München – Für Teddy ist es kein guter Tag. Es ist noch nicht mal 9 Uhr morgens – und er ist schon unter einen schweren Autoreifen geraten. Der Plüsch-Patient liegt bewegungslos auf der Wiese vor der Kinderklinik in Schwabing. Doch er hat Glück: Rettung ist bereits unterwegs. Gerade ist eine Kindergartengruppe durch den Eingang marschiert. Und die Mädchen und Buben wissen genau, was jetzt zu tun ist. „Wir müssen erst mal die 112 anrufen“, sagt der fünfjährige Lucas. Ein paar Minuten später hat er von Feuerwehrfrau Eva einen Helm aufgesetzt bekommen und darf dabei helfen, den Reifen mit einem Hydraulikgerät vom Teddy zu heben.

▶ _GEZEIGTES MATERIAL_
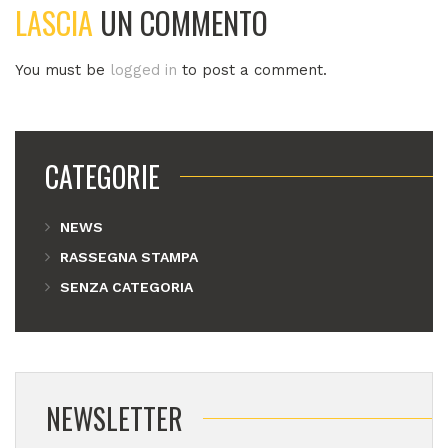
LASCIA
UN COMMENTO
You must be
logged in
to post a comment.
CATEGORIE
NEWS
RASSEGNA STAMPA
SENZA CATEGORIA
NEWSLETTER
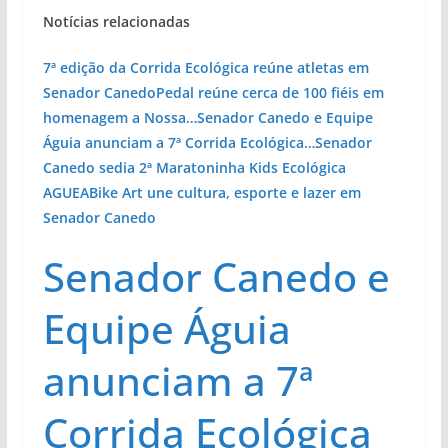
Notícias relacionadas
7ª edição da Corrida Ecológica reúne atletas em
Senador Canedo
Pedal reúne cerca de 100 fiéis em
homenagem a Nossa…
Senador Canedo e Equipe
Águia anunciam a 7ª Corrida Ecológica…
Senador
Canedo sedia 2ª Maratoninha Kids Ecológica
AGUEA
Bike Art une cultura, esporte e lazer em
Senador Canedo
Senador Canedo e
Equipe Águia
anunciam a 7ª
Corrida Ecológica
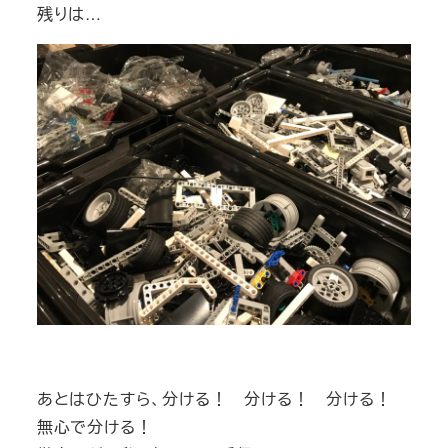
残りは…
あとはひたすら、分ける！ 分ける！ 分ける！
無心で分ける！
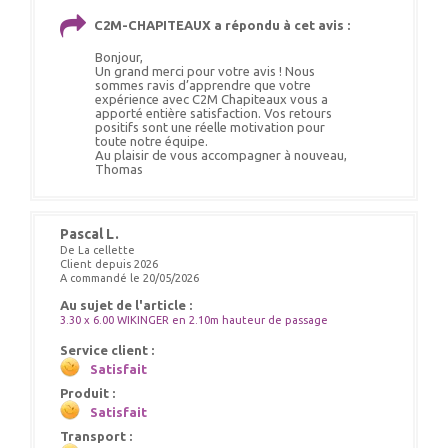
C2M-CHAPITEAUX a répondu à cet avis :
Bonjour,
Un grand merci pour votre avis ! Nous
sommes ravis d’apprendre que votre
expérience avec C2M Chapiteaux vous a
apporté entière satisfaction. Vos retours
positifs sont une réelle motivation pour
toute notre équipe.
Au plaisir de vous accompagner à nouveau,
Thomas
Pascal L.
De La cellette
Client depuis 2026
A commandé le 20/05/2026
Au sujet de l'article :
3.30 x 6.00 WIKINGER en 2.10m hauteur de passage
Service client :
Satisfait
Produit :
Satisfait
Transport :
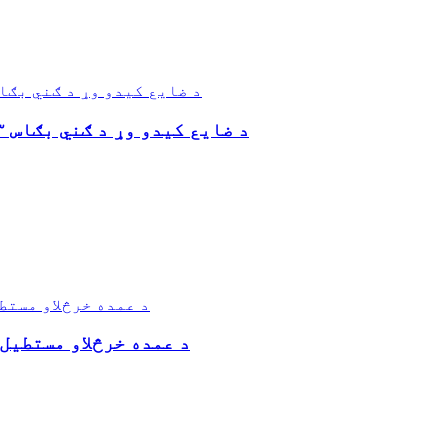
د ضایع کیدو وړ د ګني بګاس ۳ برخې د بایو تخریب وړ خوراکي کانټینر
د عمده خرڅلاو مستطیل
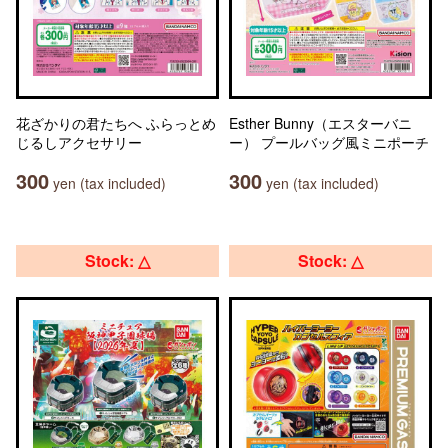
花ざかりの君たちへ ふらっとめ
Esther Bunny（エスターバニ
じるしアクセサリー
ー） プールバッグ風ミニポーチ
300
300
yen (tax included)
yen (tax included)
Stock: △
Stock: △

▶ _AUFGABENSTELLUNG_
A – Gib aus dem Text über die Teddy-Rettung den Abschnitt zwischen „München – Für“ und „Teddy zu heben.“ einschließlich der beiden Stellen wortgetreu wieder.
B – Nenne alle Personen und Figuren, die im Text über die Teddy-Rettung mit Namen vorkommen.
C – Schreibe den Text über die Teddy-Rettung im Anschluss an seinen letzten Satz fort.
Das Material ist eigenständig und gehört nicht zum Text über die Teddy-Rettung.

▶ _LÖSUNGEN_
A –
München – Für Teddy ist es kein guter Tag. Es ist noch nicht mal 9 Uhr morgens – und er ist schon unter einen schweren Autoreifen geraten. Der Plüsch-Patient liegt bewegungslos auf der Wiese vor der Kinderklinik in Schwabing. Doch er hat Glück: Rettung ist bereits unterwegs. Gerade ist eine Kindergartengruppe durch den Eingang marschiert. Und die Mädchen und Buben wissen genau, was jetzt zu tun ist. „Wir müssen erst mal die 112 anrufen“, sagt der fünfjährige Lucas. Ein paar Minuten später hat er von Feuerwehrfrau Eva einen Helm aufgesetzt bekommen und darf dabei helfen, den Reifen mit einem Hydraulikgerät vom Teddy zu heben.

B – Teddy, Lucas, Eva

C –
Für die Kinder ist der Einsatz damit noch lange nicht vorbei. Mit lautem Tatü-Tata tragen sie den bewusstlosen Riesen-Teddy auf einer Trage in die Klinik. Dort ist bereits alles für sie vorbereitet. Denn an diesem Vormittag sollen sie selbst einmal Arzt oder Ärztin sein dürfen. Ihre Patienten bringen sie praktischerweise selbst mit. Nicht nur Teddys sind an diesem Tag zu Gast, sondern auch plüschige Katzen, Pinguine, Zebras, Einhörner oder Dinosaurier. Hier, im großen Behandlungsraum, sind selbst Wölfe und Bären ausdrücklich willkommen.
Lucas hat seinen Pinguin unter dem Arm. Der hat schlimme Bauchschmerzen – und das Glück, sogar eine Chefarzt-Behandlung zu bekommen. Professor Marcus Krüger sieht natürlich auf den ersten Blick, was Pingu fehlt. „Wir brauchen die Zeckenzange“, sagt er zu seiner Assistentin. „Du musst deinen Pinguin jetzt gut festhalten, Lucas!“ Der Fünfjährige schaut dem Kinderarzt mit großen Augen dabei zu, wie er eine unsichtbare Zecke aus dem Pinguin-Bauch entfernt. Danach bekommt Pingu einen roten Verband angelegt. „Er hat gar nicht geschrien“, sagt Lucas danach und streichelt seinem Plüsch-Freund über den Kopf.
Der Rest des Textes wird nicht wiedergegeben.